Euforia.id | Kementerian Koordinator Bidang Politik, Hukum, dan Keamanan (Kemenko Polhukam) menegaskan urgensi pembentukan tim Pencegahan dan Pemberantasan Penyalahgunaan dan Peredaran Gelap Narkotika (P4GN) di daerah otonomi baru (DOB) Papua.
Langkah ini dianggap krusial untuk melindungi wilayah timur Indonesia dari ancaman narkoba yang semakin serius.
Asisten Deputi Bidang Koordinasi Penanganan Kejahatan Transnasional dan Luar Biasa Kemenko Polhukam, Brigjen Pol. Adhi Satya Perkasa, menyampaikan hal tersebut saat membuka Rapat Koordinasi Pembentukan Tim Terpadu P4GN di Sorong pada Rabu (10/9/2025).
“Papua bukan hanya sasaran, tetapi juga wilayah strategis yang harus kita jaga. Oleh karena itu, pembentukan tim terpadu P4GN di DOB Papua adalah langkah mendesak dan strategis,” tegas Adhi.
Menurut Adhi, tim terpadu P4GN akan menjadi wadah kolaborasi yang melibatkan pemerintah daerah, aparat keamanan, tokoh masyarakat, lembaga pendidikan, dan organisasi sosial.
Tujuannya adalah memastikan pencegahan, penindakan, rehabilitasi, dan pemberdayaan masyarakat berjalan sinergis dan komprehensif.
Direktur Reserse Narkoba Polda Papua, Kombes Pol. Alfian, mengungkapkan bahwa ancaman peredaran narkoba di Papua sangat mengkhawatirkan.
Sepanjang Januari hingga Agustus 2025, Polda Papua mencatat lebih dari 200 kasus narkoba dengan ratusan tersangka, termasuk pengungkapan belasan ton ganja.
“Skala peredaran narkoba di Papua sudah sangat mengkhawatirkan. Sinergi lintas lembaga dan partisipasi masyarakat sangat penting sebagai benteng pertama pencegahan,” ujarnya.

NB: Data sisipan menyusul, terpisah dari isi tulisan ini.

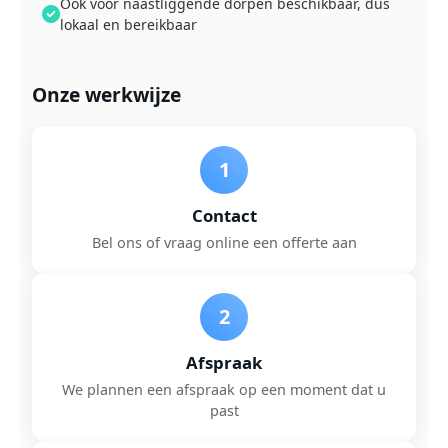
Ook voor naastliggende dorpen beschikbaar, dus
lokaal en bereikbaar
Onze werkwijze
1
Contact
Bel ons of vraag online een offerte aan
2
Afspraak
We plannen een afspraak op een moment dat u
past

Kepala Bidang Pemberantasan dan Intelijen BNNP Papua Barat Daya, Kombes Pol. Muhammad Zakiy, menambahkan bahwa Sorong dan Manokwari sering menjadi pintu masuk ganja dari Papua Nugini, sementara sabu diselundupkan melalui jalur udara dari Makassar dan Medan.

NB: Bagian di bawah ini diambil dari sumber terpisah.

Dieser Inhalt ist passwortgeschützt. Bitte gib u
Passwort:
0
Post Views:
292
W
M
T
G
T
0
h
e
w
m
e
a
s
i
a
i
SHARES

Jaringan ini sangat adaptif, memanfaatkan celah transportasi dan pengiriman, sehingga diperlukan pengawasan ketat.
Pemerintah pusat melalui Kementerian Dalam Negeri mendorong pembentukan Tim Terpadu P4GN hingga tingkat kabupaten/kota, serta penyusunan Rencana Aksi Daerah (RAD) untuk pemberantasan narkoba yang terintegrasi.
Sementara itu, Kementerian Kesehatan menyoroti kebutuhan perluasan layanan rehabilitasi. Administrator Ahli Madya Kemenkes, Elly Hotnida Gultom, mencatat bahwa lebih dari 10 ribu orang telah menerima layanan rehabilitasi sepanjang 2025, namun tiga provinsi baru di Papua belum memiliki institusi penerima wajib lapor.
Kementerian Sosial juga menekankan pentingnya pendekatan sosial berbasis lokal dalam rehabilitasi, dengan melibatkan tokoh adat, agama, dan pemuda.
Kepala Bidang Ketahanan Ekonomi, Seni, Budaya, Agama, Ormas, Kesbangpol Papua, Marci Risa, menegaskan komitmen pemerintah daerah untuk memberantas narkoba.
Sejak 2016, Pemda Papua bersama aparat keamanan, legislatif, dan akademisi telah menandatangani pakta integritas pemberantasan narkoba.
Komitmen ini kembali ditegaskan dalam rapat koordinasi. “Papua harus bebas dari miras dan narkoba. Ini adalah tanggung jawab bersama demi menyelamatkan generasi muda,” tegas Marci.